◆ Document segment ◆
You are with me now on this journey, across the wine-dark sea that stretches from Cloak to Swift and BitBay. We have heard the scream in the darkness of little BitSwift being born. BitSwift’s ungodly sibling Bay lies still hidden in the womb. She will emerge in due course as our candle gutters low.

We spoke of flaws. And greatness, and how they are perhaps two sides of the same coin. The hustler Bob had one enormous greatness. He liked people. More than Bitcoin, more than rented powerboats and blow, he liked to talk with people, hear about their lives, draw out their stories. My former brothers-in-arms all know this. You, in Panama. You, in London. You who lived on pizza. It’s why we all liked Bob. He was our charismatic leader. And he genuinely liked us.

But charismatic leaders come in all different forms. In the darkest Greek tragedies, the best ones enter quietly, late in the second act. Unrecognized.

◆ Material ◆
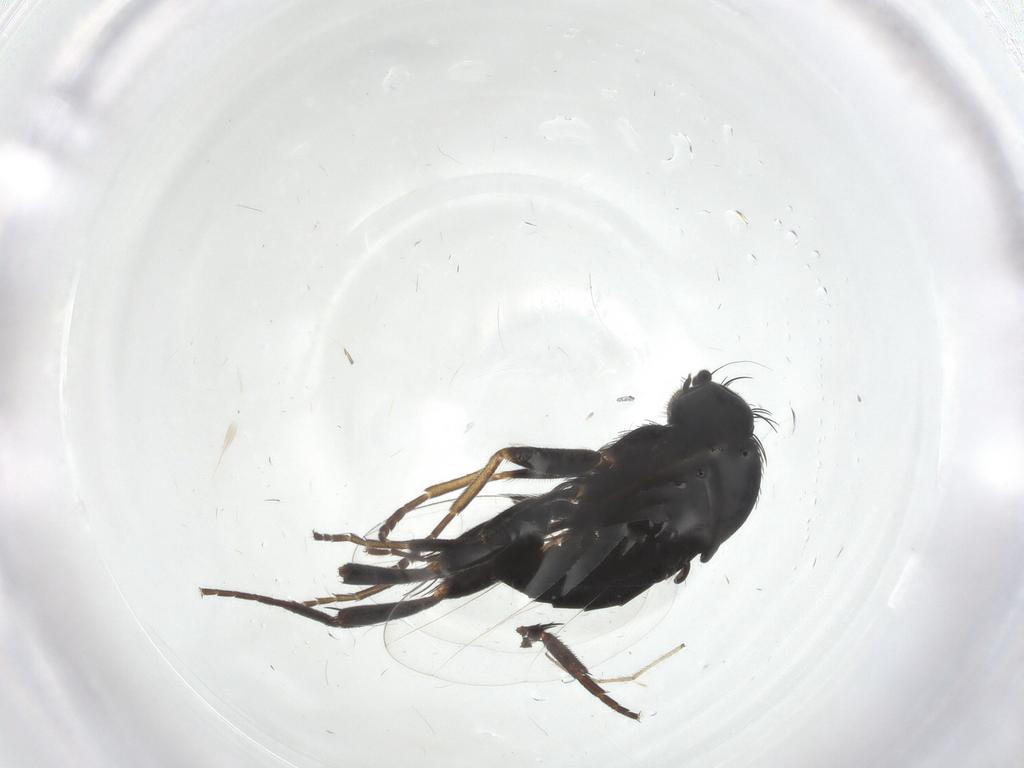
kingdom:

--

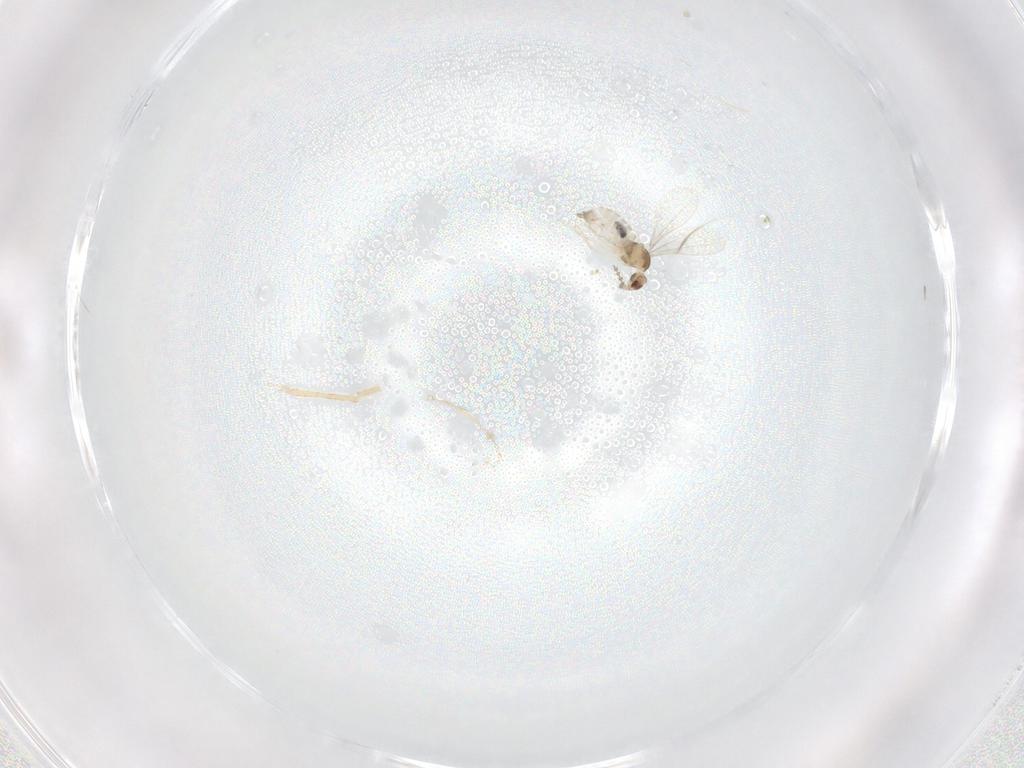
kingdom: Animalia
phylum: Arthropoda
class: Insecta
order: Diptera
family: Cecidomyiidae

◆ What the exercise asks ◆
Carry on the BitSwift narrative above, picking up right after its final sentence.

◆ Response to the exercise ◆
As darkness fell over the battlefield that night of Librex, little did we know who was about to enter our group, and change so much of what came next.  





Part 3: Schizophrenia

Prelude:
You who read this are innocent in varying degrees. You are here in crypto because you are playing the game, some for noble reasons, some for reasons of profit. Some of you think crypto is going to change the world. Some of you have been to bed with her and had the night of your lives. And want that night again. Most of you feel both of these things to some degree – but not one of us is innocent. When you type in your 2fa there is always that special plugging-in sensation, isn’t there?

But into what?

What part of yourself? What is that heroin flow that begins?


________________


If the newborn scream of BitSwift came in the darkest moment of Librex, it was also ultimately a fatal childbirth for Bob’s group.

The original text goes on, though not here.